┌─ DATA EXCERPTS
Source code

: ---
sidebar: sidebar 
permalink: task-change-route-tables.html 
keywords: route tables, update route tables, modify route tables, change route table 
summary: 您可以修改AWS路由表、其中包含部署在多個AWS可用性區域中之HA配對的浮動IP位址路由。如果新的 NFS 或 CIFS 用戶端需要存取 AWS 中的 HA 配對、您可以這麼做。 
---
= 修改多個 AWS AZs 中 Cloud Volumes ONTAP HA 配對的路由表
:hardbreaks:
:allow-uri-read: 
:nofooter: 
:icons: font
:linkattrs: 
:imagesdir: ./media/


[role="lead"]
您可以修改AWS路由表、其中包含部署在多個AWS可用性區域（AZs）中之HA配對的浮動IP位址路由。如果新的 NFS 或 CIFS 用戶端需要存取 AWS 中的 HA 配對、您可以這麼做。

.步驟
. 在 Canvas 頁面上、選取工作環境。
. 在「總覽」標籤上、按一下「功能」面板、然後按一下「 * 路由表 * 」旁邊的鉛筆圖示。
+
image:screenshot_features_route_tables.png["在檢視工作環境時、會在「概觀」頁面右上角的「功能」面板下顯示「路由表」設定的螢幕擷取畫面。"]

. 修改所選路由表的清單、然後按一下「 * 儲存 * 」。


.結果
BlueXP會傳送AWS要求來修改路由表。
└─
┌─ DATA EXCERPTS
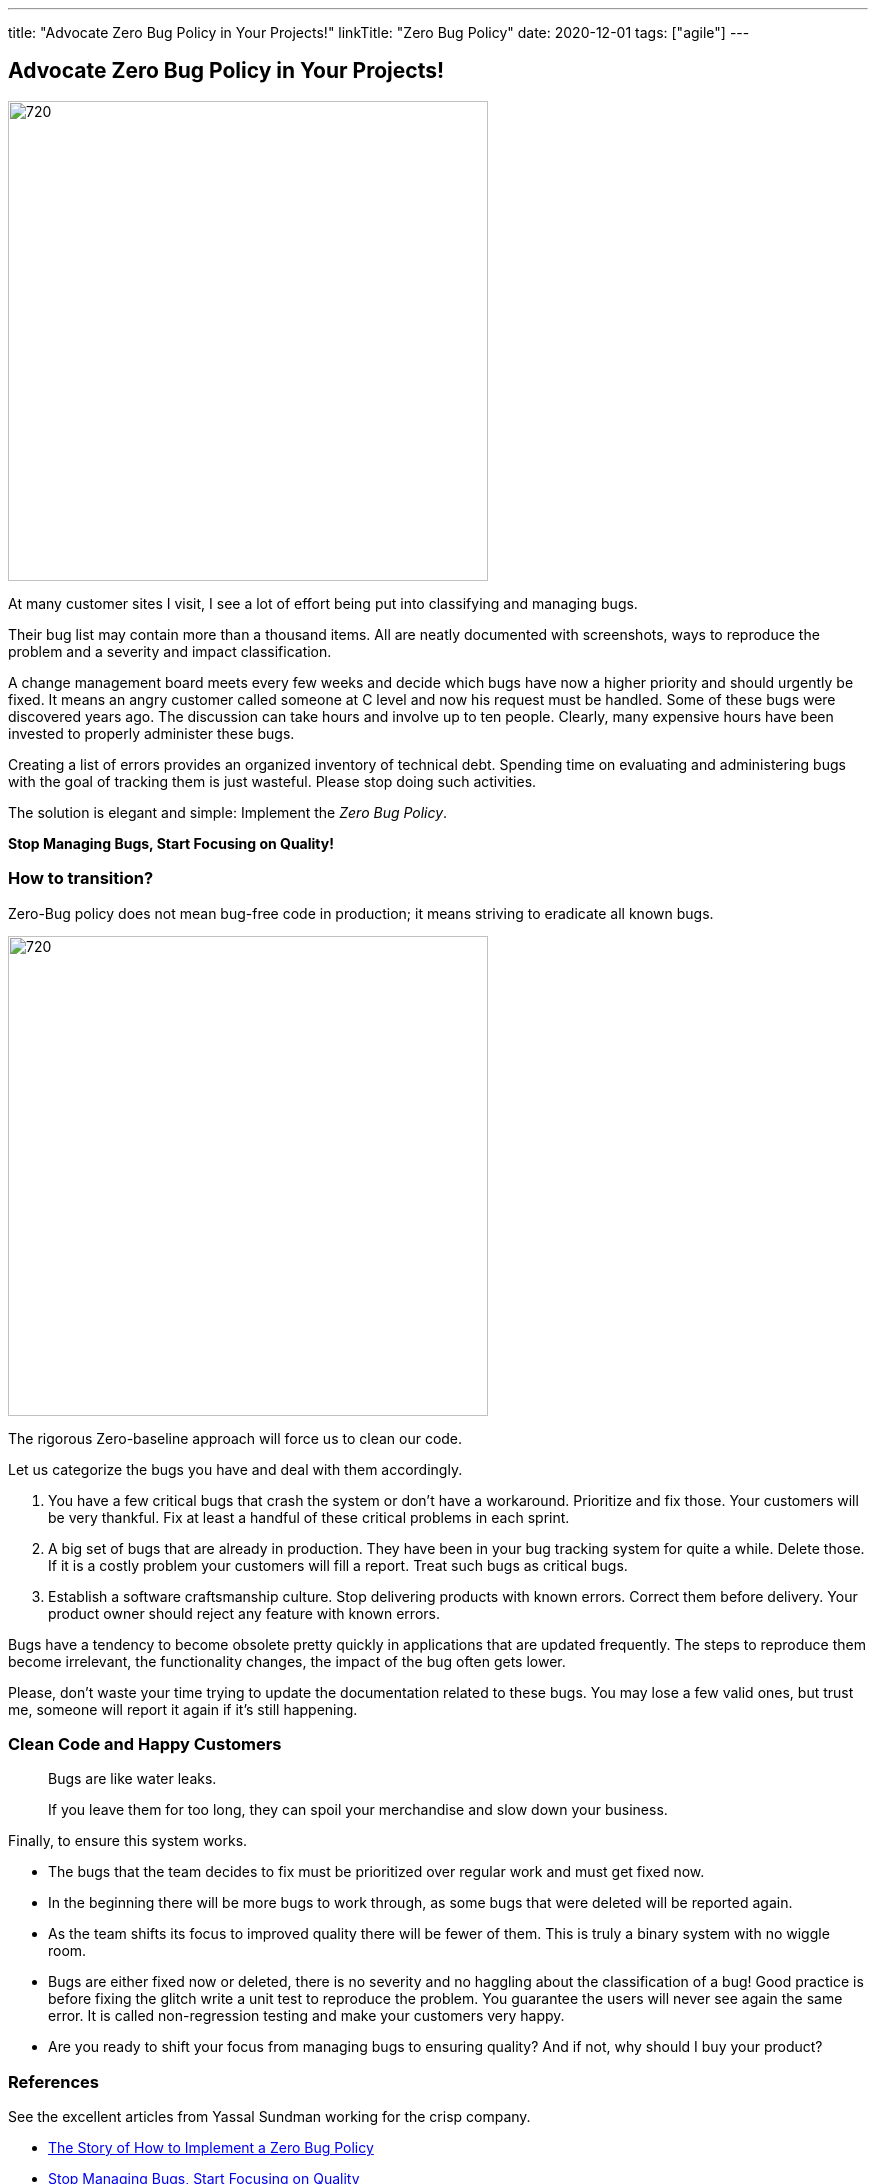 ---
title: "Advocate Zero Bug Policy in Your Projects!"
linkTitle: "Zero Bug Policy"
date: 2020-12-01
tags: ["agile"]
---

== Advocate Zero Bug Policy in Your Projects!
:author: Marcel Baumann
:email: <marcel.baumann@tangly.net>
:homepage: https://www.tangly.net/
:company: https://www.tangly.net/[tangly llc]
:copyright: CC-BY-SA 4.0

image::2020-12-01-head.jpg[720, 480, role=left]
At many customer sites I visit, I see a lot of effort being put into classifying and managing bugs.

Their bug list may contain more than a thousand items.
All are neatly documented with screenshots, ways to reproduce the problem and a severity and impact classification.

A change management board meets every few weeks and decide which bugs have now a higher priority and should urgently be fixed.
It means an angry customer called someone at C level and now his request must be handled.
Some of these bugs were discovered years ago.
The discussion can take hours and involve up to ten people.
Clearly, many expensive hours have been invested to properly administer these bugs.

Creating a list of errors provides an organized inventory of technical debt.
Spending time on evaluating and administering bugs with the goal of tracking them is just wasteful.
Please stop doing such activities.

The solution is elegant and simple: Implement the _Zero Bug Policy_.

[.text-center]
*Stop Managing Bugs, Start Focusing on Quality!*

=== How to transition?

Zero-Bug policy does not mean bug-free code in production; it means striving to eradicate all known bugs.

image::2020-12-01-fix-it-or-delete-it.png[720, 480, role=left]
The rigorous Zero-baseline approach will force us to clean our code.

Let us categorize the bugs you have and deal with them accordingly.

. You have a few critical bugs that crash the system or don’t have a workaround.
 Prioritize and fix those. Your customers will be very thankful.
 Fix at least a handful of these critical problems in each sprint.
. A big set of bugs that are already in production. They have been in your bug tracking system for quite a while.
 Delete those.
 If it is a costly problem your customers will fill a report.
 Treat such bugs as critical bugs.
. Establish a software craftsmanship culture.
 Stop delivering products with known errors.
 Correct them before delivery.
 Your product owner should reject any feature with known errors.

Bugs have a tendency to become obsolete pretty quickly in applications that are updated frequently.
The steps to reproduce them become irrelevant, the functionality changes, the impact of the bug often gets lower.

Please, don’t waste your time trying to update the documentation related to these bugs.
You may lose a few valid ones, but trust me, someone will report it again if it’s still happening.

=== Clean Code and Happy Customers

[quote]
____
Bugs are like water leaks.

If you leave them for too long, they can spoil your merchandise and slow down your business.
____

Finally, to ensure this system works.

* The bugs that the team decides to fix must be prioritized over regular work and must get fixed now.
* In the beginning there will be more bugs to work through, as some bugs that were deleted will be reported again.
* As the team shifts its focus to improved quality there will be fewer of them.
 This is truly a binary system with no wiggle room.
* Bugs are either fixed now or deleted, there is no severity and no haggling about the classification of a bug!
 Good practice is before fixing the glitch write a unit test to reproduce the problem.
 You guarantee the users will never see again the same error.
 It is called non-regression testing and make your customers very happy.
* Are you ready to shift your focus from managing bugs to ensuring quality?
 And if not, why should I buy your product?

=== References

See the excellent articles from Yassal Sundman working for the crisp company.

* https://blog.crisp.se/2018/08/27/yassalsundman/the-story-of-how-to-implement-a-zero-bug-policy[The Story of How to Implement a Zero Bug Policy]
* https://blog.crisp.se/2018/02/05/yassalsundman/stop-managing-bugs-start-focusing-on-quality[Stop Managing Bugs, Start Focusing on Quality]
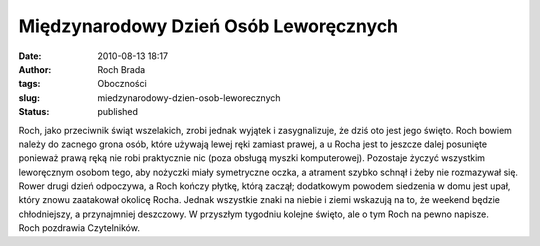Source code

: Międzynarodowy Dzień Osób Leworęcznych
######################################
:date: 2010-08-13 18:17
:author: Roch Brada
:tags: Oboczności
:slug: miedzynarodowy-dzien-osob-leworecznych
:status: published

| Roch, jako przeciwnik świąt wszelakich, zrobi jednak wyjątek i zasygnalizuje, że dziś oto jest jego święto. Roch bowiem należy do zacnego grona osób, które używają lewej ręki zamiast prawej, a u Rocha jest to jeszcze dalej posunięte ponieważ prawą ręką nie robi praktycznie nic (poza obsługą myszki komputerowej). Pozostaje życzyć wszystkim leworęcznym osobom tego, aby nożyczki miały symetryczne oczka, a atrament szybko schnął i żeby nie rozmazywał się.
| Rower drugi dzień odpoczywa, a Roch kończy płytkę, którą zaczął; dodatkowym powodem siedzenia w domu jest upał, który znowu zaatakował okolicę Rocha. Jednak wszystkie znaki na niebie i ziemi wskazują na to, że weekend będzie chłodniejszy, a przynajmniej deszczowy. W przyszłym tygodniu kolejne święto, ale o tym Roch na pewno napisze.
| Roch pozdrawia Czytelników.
└─
▸ **GOAL OF THE EXERCISE**
Transcribe the lines above between the line holding "nie rozmazywał się." and the line holding "Roch pozdrawia Czytelników.", inclusive, exactly as they stand and with nothing added.

▸ **SOLUTION TO THIS TASK**
| Roch, jako przeciwnik świąt wszelakich, zrobi jednak wyjątek i zasygnalizuje, że dziś oto jest jego święto. Roch bowiem należy do zacnego grona osób, które używają lewej ręki zamiast prawej, a u Rocha jest to jeszcze dalej posunięte ponieważ prawą ręką nie robi praktycznie nic (poza obsługą myszki komputerowej). Pozostaje życzyć wszystkim leworęcznym osobom tego, aby nożyczki miały symetryczne oczka, a atrament szybko schnął i żeby nie rozmazywał się.
| Rower drugi dzień odpoczywa, a Roch kończy płytkę, którą zaczął; dodatkowym powodem siedzenia w domu jest upał, który znowu zaatakował okolicę Rocha. Jednak wszystkie znaki na niebie i ziemi wskazują na to, że weekend będzie chłodniejszy, a przynajmniej deszczowy. W przyszłym tygodniu kolejne święto, ale o tym Roch na pewno napisze.
| Roch pozdrawia Czytelników.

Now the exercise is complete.